> [Текст для чтения]:
Все это неизбежно сообщило некоторую резкость ее характеру. На ту беду она была в некотором отношении счастливой матерью, то есть слишком часто приносила детей своему мужу. У ней появилось естественное чувство материнства. Но, как совершенно справедливо заметил и представитель обвинительной власти, с рождением детей известные отрицательные качества мачехи должны были сделаться ей вполне присущими. Самые добрые качества, качества матери, любящей своих детей, обусловливали в данном случае качества злой мачехи.
К этому надобно сказать, что, кажется, была у ней еще одна привычка, – привычка считать в своем доме главным лицом то лицо, которое было главным в ее жизни до выхода замуж: слишком большое значение она придавала своей матери… Видимо, она мало знала ту давнишнюю, вековую истину, что, женившись, люди оставляют отца и мать и живут самостоятельной жизнью. Таким образом, она вводила в семью еще новый элемент, которому желала дать значение. Входя в дом, она получала права, которых не имели родные первой жены. Весьма естественно, что подобные права не могли не вызвать чувства отвращения в детях от первого-брака, а также и со стороны жениной родни. Вы помните, что едва только состоится примирение, немедленно пишется матери: «приезжайте!». Здесь вы видите новую черту характера, которая обусловливала семейный раздор.

> [Задания]:
1 > Как будет на английском предложение «У ней появилось естественное чувство материнства.» из отрывка о мачехе?
2 > Чьей матери, согласно отрывку о мачехе, она придавала слишком большое значение?
3 > Подхватите отрывок о мачехе и продолжите его, начиная сразу после последней фразы.

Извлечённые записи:
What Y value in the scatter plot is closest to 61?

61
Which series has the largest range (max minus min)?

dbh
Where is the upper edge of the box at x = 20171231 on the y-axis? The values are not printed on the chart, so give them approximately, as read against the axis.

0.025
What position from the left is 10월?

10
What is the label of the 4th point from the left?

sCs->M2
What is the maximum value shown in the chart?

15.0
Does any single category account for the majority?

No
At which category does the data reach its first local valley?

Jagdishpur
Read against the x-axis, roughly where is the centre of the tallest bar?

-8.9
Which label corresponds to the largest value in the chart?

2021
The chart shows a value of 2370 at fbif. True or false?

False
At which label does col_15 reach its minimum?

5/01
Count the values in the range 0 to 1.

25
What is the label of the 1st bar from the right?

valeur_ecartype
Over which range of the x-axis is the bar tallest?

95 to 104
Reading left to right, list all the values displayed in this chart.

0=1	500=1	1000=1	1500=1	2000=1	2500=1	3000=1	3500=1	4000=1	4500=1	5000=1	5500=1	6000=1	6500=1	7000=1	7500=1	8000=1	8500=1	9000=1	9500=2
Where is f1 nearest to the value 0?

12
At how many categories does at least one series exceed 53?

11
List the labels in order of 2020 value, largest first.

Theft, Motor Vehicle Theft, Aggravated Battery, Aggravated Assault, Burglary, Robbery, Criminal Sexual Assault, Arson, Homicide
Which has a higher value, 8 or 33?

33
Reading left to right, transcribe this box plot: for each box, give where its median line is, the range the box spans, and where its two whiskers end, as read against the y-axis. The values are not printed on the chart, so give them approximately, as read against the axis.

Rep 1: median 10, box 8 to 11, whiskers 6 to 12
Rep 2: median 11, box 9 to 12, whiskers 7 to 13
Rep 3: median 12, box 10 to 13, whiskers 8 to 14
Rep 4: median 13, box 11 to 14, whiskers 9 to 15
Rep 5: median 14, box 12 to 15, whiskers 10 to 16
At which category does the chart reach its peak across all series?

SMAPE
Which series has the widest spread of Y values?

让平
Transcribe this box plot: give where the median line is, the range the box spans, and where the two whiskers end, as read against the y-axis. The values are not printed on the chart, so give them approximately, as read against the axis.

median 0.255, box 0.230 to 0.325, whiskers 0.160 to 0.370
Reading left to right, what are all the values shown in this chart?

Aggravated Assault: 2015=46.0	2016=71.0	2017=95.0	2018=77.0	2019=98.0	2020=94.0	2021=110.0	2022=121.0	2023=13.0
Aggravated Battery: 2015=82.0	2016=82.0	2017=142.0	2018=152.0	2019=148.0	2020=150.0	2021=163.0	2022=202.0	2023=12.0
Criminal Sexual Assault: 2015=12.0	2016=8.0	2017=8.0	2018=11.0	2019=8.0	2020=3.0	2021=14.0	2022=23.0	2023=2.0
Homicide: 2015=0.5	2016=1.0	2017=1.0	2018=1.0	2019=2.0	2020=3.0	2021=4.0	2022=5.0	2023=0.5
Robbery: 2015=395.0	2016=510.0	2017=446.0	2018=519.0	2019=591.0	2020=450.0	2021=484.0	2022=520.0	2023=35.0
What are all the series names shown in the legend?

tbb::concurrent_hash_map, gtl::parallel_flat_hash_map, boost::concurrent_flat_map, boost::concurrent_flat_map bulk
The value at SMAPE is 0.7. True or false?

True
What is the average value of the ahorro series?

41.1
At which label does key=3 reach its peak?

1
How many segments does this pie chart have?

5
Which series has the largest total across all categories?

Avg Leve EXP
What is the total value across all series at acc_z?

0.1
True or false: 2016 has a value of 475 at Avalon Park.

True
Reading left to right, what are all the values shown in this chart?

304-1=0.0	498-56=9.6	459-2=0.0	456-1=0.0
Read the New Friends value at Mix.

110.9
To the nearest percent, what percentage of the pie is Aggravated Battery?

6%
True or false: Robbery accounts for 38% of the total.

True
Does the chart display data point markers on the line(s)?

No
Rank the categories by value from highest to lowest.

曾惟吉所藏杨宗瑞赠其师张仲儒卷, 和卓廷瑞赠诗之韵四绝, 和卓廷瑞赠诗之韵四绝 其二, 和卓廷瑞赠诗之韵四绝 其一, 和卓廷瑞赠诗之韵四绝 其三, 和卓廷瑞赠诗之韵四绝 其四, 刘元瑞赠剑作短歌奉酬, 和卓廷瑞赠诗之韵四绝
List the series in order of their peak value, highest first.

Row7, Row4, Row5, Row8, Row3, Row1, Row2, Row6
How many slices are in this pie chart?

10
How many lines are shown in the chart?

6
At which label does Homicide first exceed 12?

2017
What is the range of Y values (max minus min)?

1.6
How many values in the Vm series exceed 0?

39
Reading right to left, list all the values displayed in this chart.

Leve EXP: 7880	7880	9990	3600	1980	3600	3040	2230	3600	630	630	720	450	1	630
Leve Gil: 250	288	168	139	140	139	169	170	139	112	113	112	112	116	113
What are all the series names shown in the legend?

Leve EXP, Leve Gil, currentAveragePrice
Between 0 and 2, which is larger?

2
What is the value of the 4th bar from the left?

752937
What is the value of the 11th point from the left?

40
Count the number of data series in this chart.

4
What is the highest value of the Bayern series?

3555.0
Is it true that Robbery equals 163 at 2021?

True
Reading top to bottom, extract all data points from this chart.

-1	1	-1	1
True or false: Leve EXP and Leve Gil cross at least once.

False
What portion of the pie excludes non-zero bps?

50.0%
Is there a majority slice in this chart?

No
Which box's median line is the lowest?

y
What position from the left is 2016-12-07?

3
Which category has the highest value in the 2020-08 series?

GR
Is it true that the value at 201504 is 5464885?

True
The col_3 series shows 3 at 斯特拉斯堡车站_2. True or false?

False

> [Письменные ответы]:
1 > She developed a natural maternal feeling.

2 > Своей матери.

3 >
Третье действующее лицо – старик Лукашевич. Я уже сказал мимоходом что он стар, но не весь… Кроме того, сколько? видно из дела, у него есть еще одно качество, качество рисоваться своим горем. Он даже здесь на суде, когда рассказывал длинную повесть своих отношений ко второй супруге, указывал, что когда он жаловался на свою супругу, то она была кругом виновата, а он всегда был прав. Я оставляю этот вопрос в стороне. Но должен сказать, что есть лица, которых до известной степени можно назвать страстотерпцами: они любят рассказывать о том, что много страдают, даже болеют, но никогда не страдают за тех, кому сами причиняют страдания; они даже не понимают этих страданий и не упоминают о них; свою впечатлительность они слишком высоко ценят.
Старик Лукашевич был именно таким человеком. Он помнил только то, что ему нехорошо, но что другим худо, хотя бы и по его вине, он это совершенно забывал. Он, не стесняясь, здесь на суде рассказывал о своем горе, причем напирал на то, что все его горе шло от второй жены. Следовательно, он не мог делиться с ней своими страданиями, он должен был искать на стороне покровителя, такого человека, с которым мог бы поделиться своим горем.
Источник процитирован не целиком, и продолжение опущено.